Lesson number one: the Baby Boomers, unlike their Depression parents, were born comfortable with the stock market. It is where the bulk of their retirement money is. There isn't a better producing alternative for it in the long run. What comes out will go back in, absent any immediate liquidity needs.
Lesson number two: there are reasons why the numbers see-saw like they do. One big one is that the brokers and the fund managers aren't the only ones playing the game day by day. Everybody with a brokerage account learns the history, and it is common wisdom among them that falling markets bottom out 40-50% below the peak, and many put computer generated buy triggers around that level. That is why the market keeps falling towards 8000 and jumping up again. Also, most fund managers place their cash out orders around 2-2:30PM, so expect some craziness then, followed by a final settlement for the day.

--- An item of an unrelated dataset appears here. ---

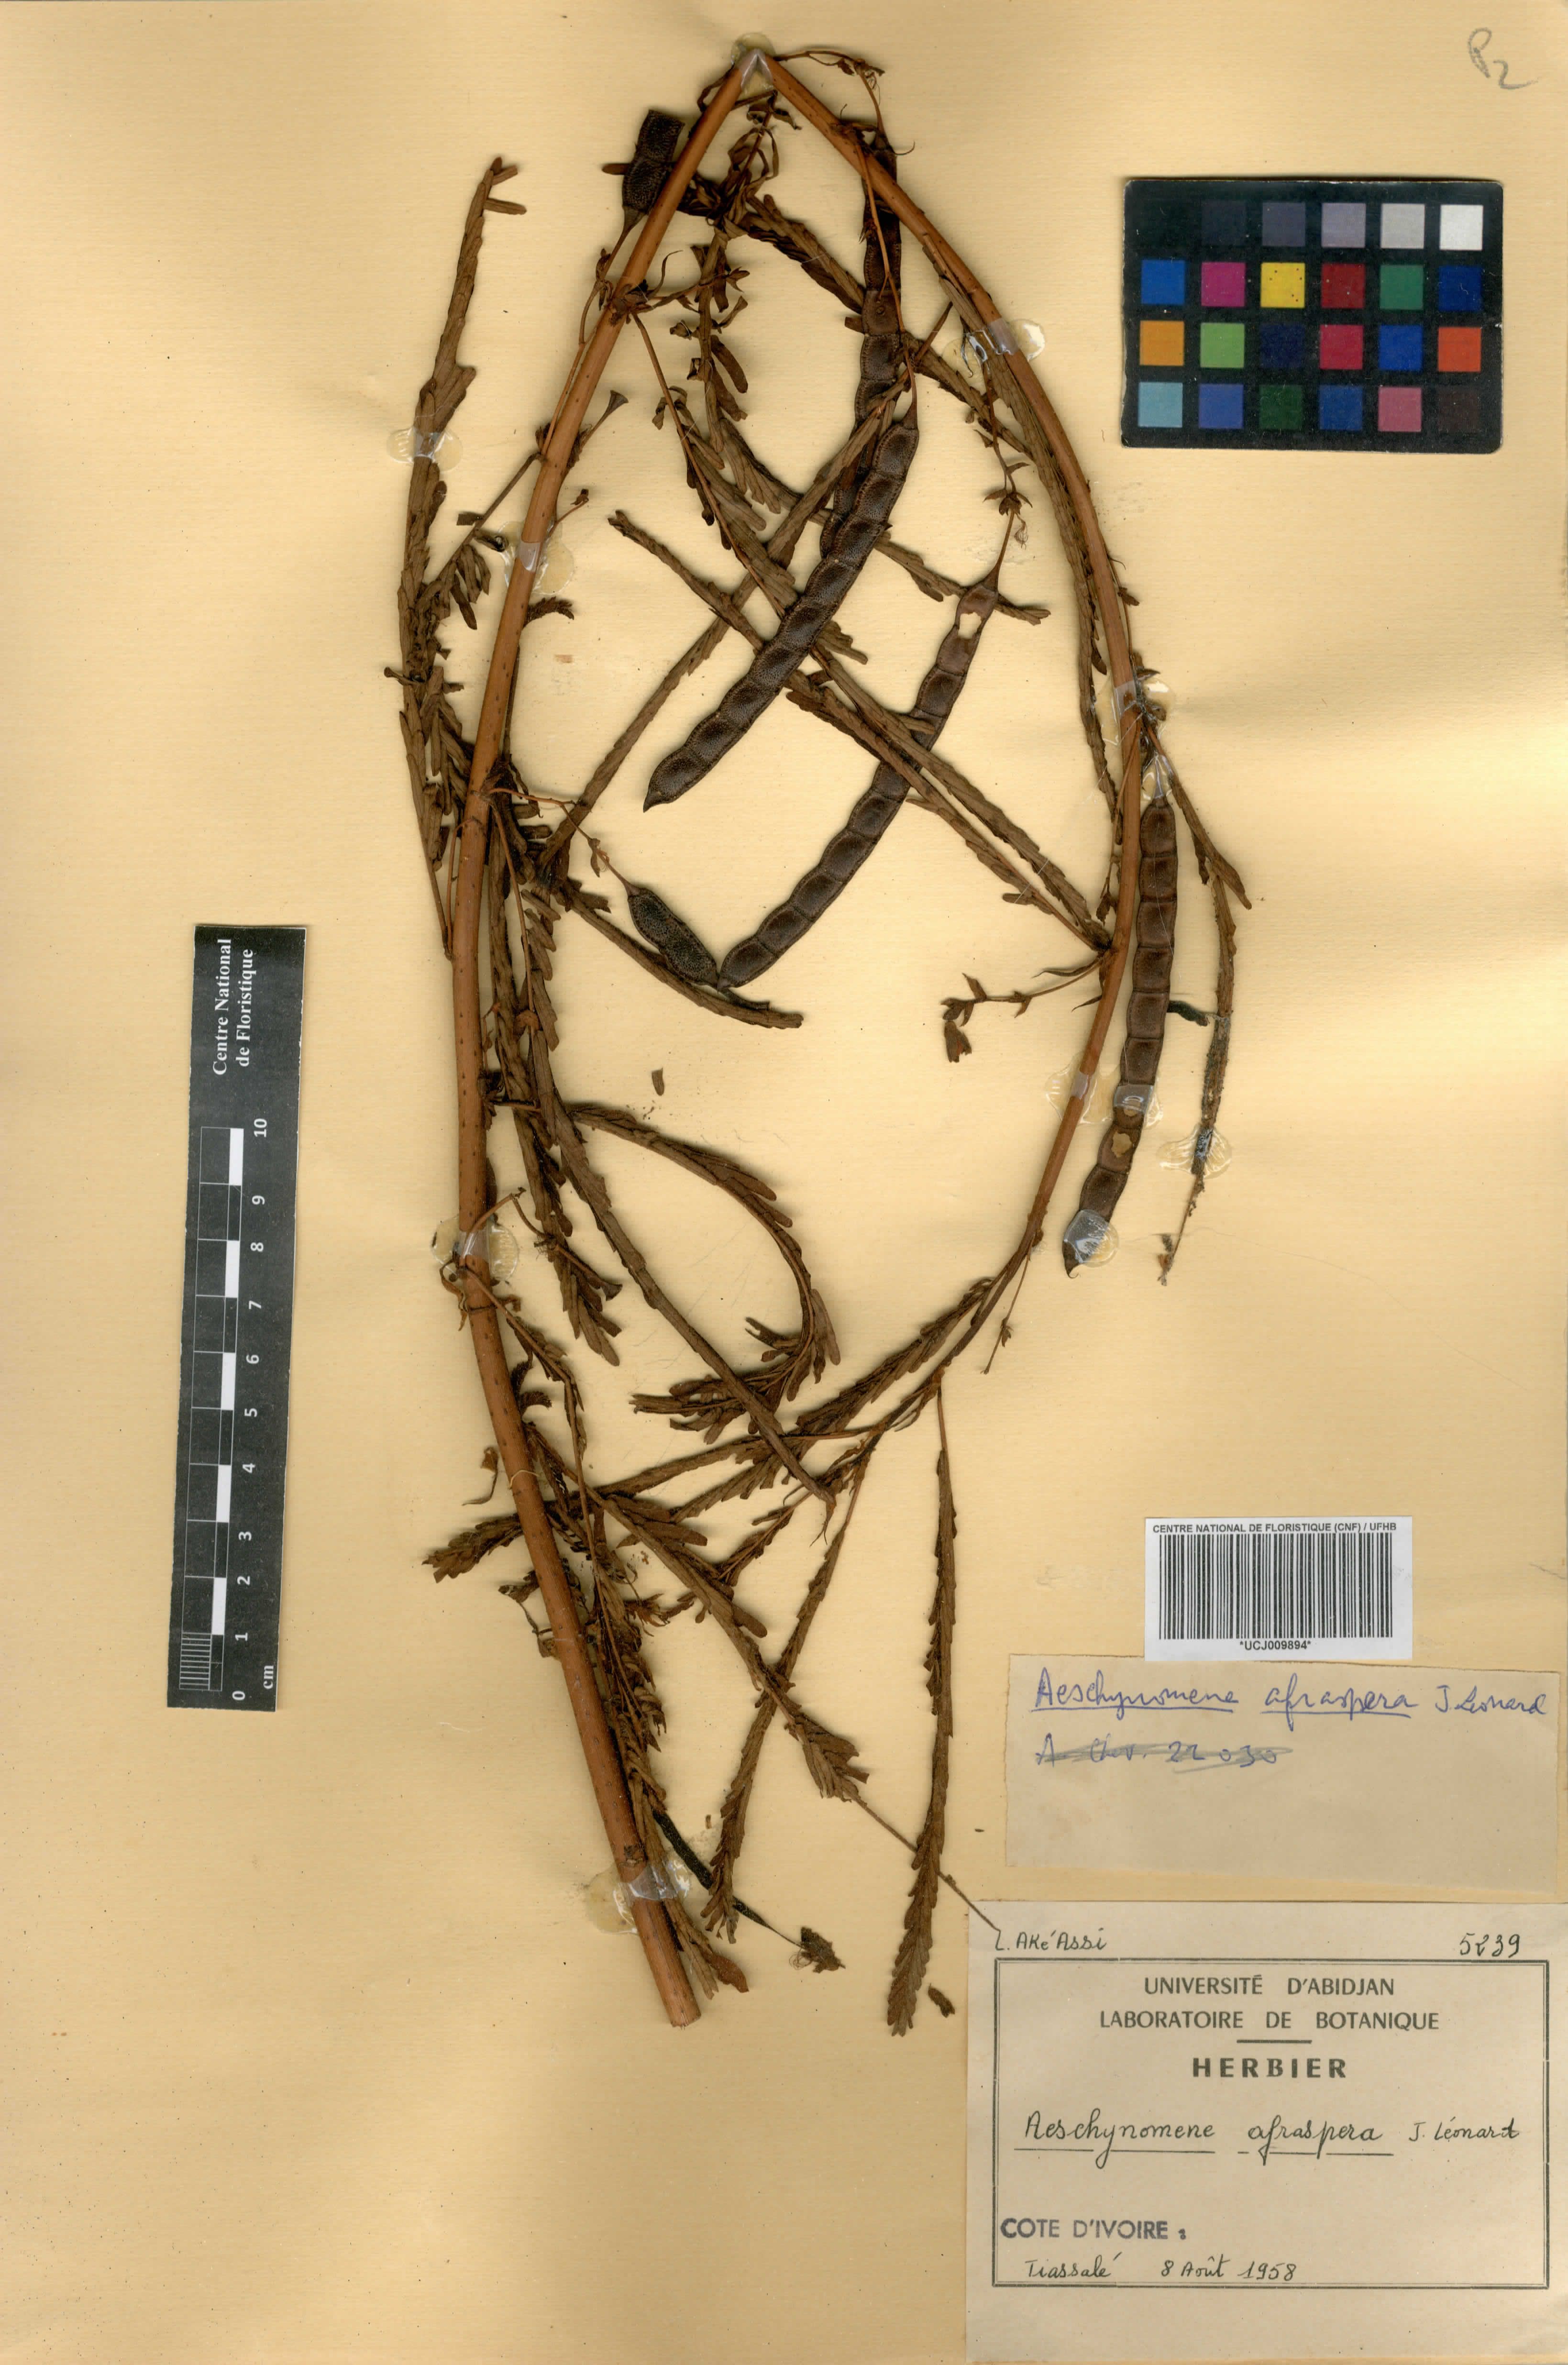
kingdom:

Three: I wanted no part of Obama, and my heart wanted him to lose, even when my head was telling me he wasn't going to. The players in the market have anthracite and bituminous hearts, and they bet their horses on Obama within two weeks after Lehman Brothers took on the formaldehyde. Part of the downturn, and it's inability to reverse out, is the uncertainty of where he is going, along with a good guess that some things are going to make market investment suck eggs.
This would include:
Raising the capital gains tax not to a predictable level, but to one that Mr. Obama thinks is "fair" on a given day.
Letting the Bush tax cuts die in 2010.
Not doing anything about the pernicious Alternative Minimum Tax, because the feds need the money.

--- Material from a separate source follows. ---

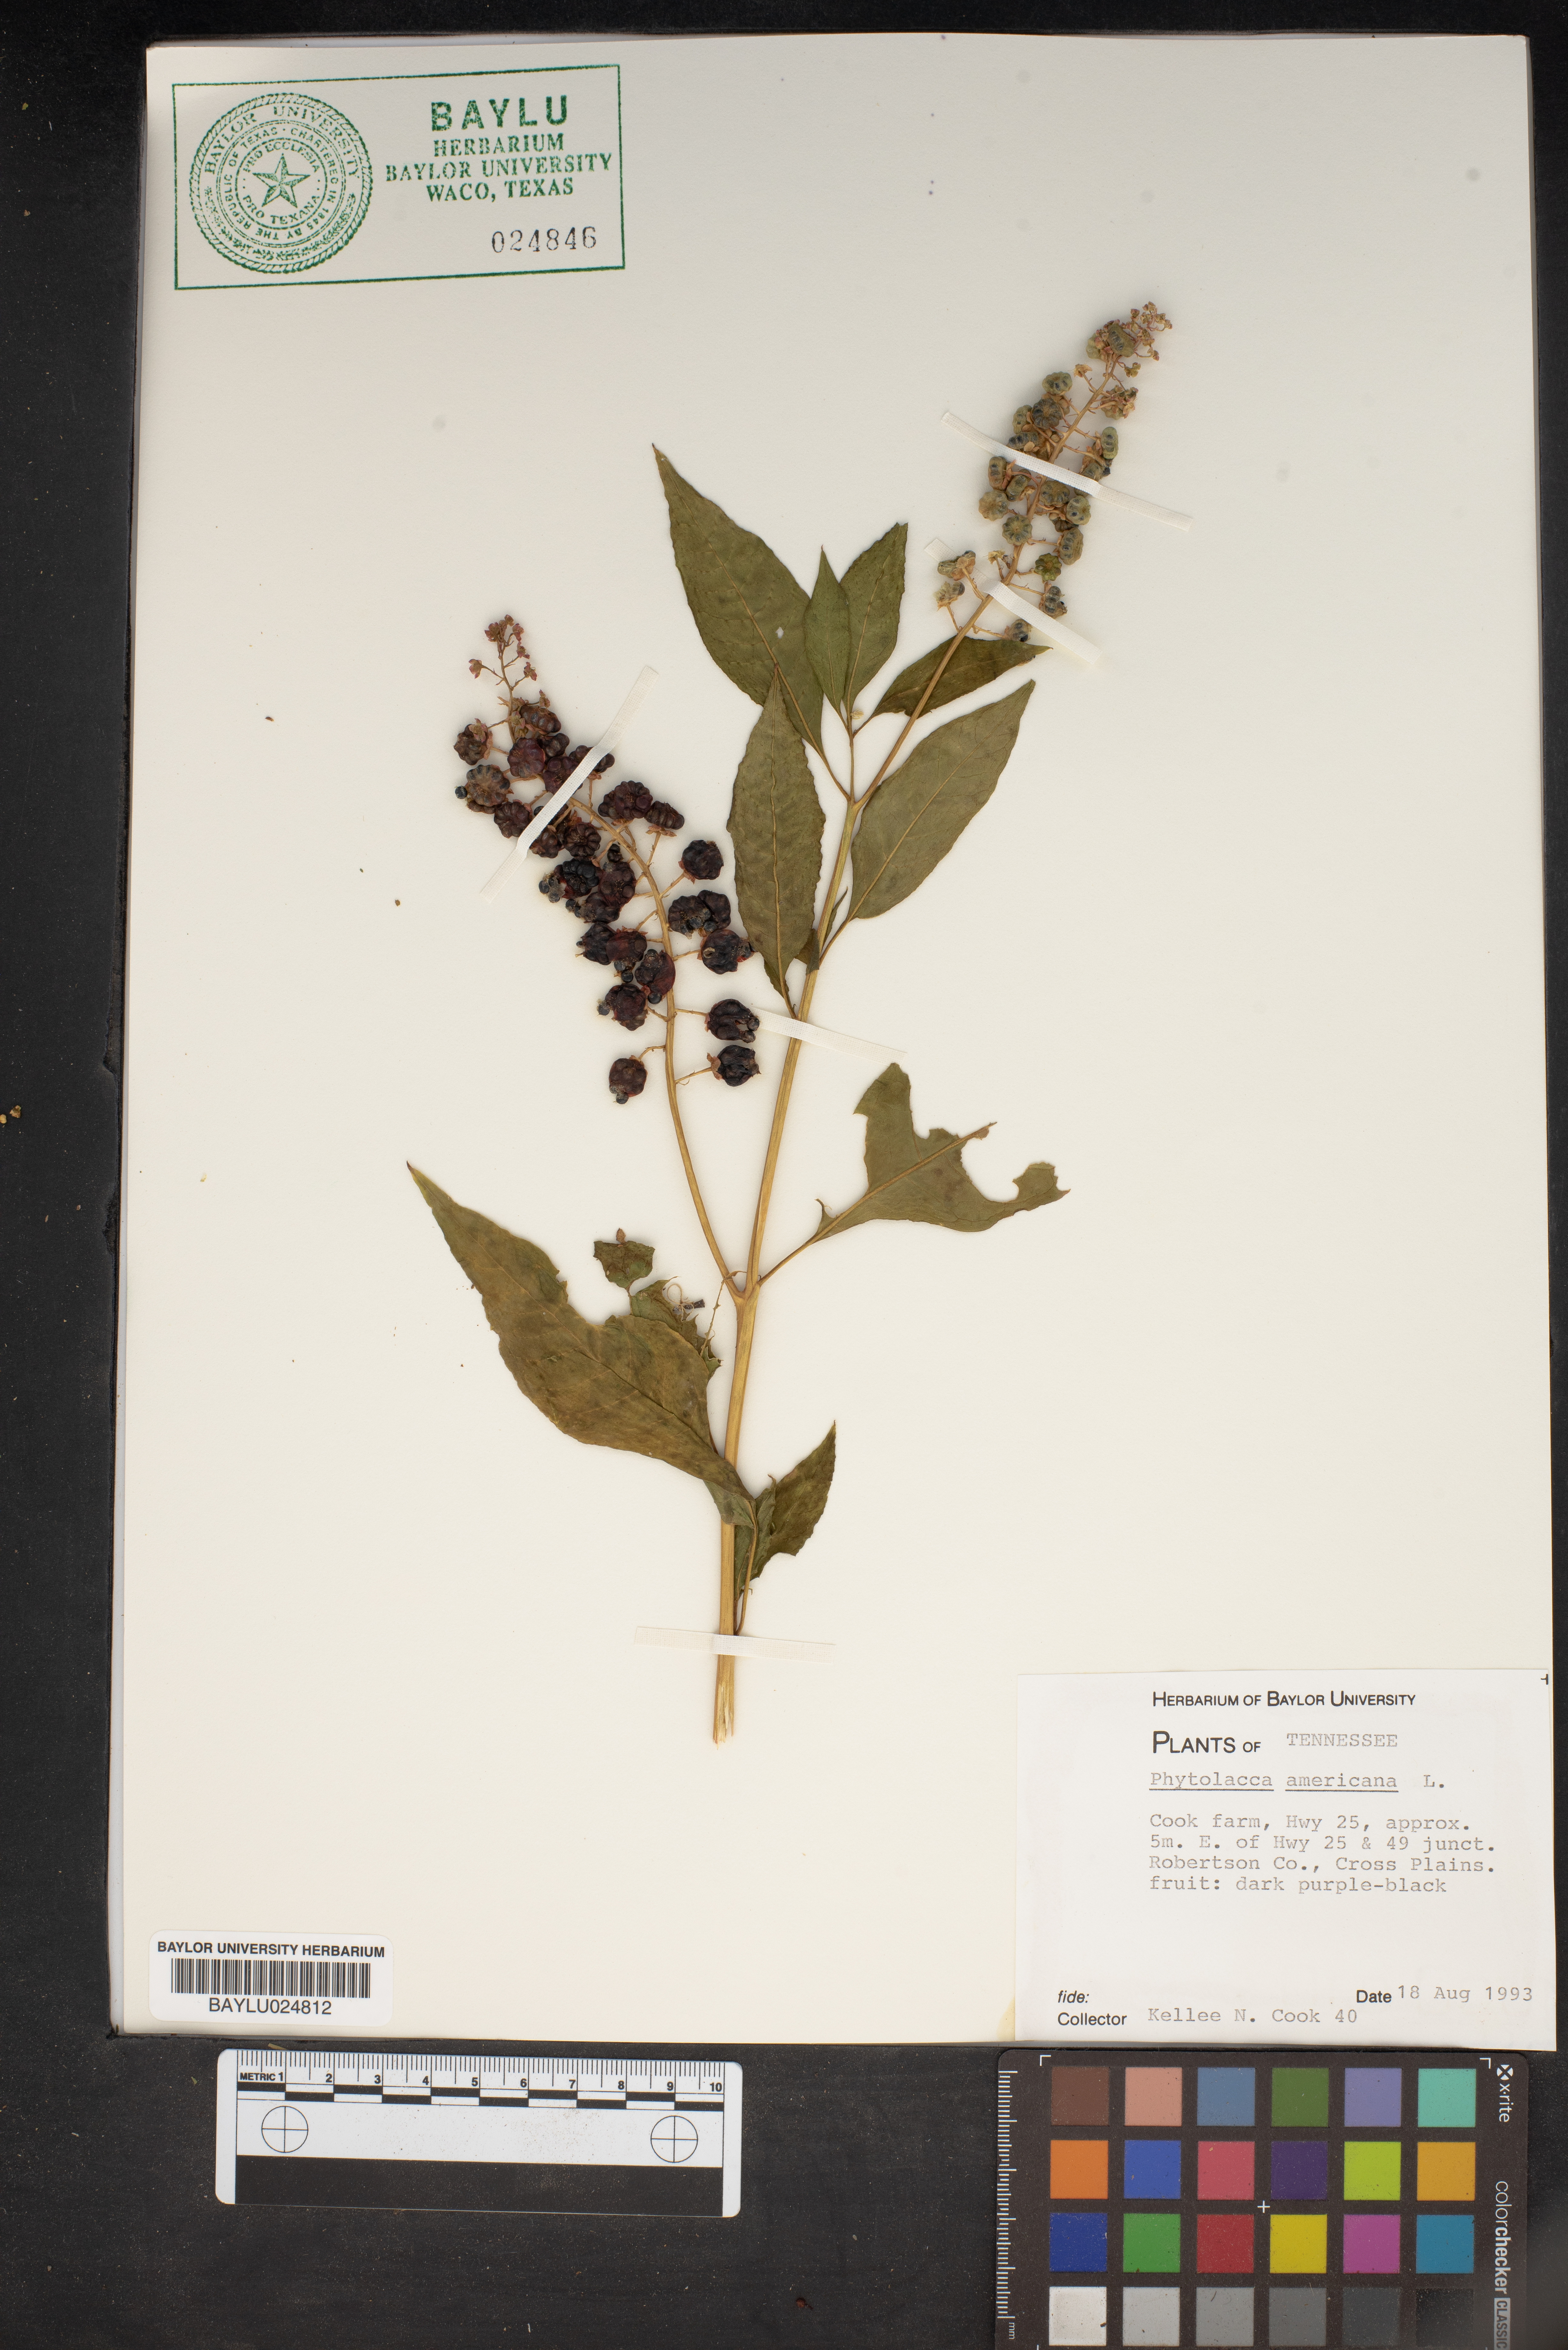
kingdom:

Openly musing about the environmental constructivity of high energy prices.
Making the recovery process (starting with the $750B) another earmark process for Democrats.
This makes investment a more difficult game, but not an impossible one. Wall Street, and your 401K, would survive Karl Marx, once the investors had some sort of handle on Marx's predictability, so they had an idea of where to go.
That is the danger of Obama. It is that he has built a movement based not on a specific set of ideas, but on whatever he thinks is the best idea today. Anybody who wanted a handle on Reagan's impending direction in 1981 could get a damned clear idea from reading his speeches to that point. You can't do that with Obama.
But the market will continue, and the only question is, will the new President create a semi-socialist sludge, or get out of the way enough for another boom to take hold? Either way, your stock situation in 2015 will be appreciably better than it is now.
One way or another, we will find a way to clear up the damage wrought by the bad mortgages, even though the three Senators most responsible for the mess will get off scot free: Chris Dodd, Barney Frank and......Barack Obama.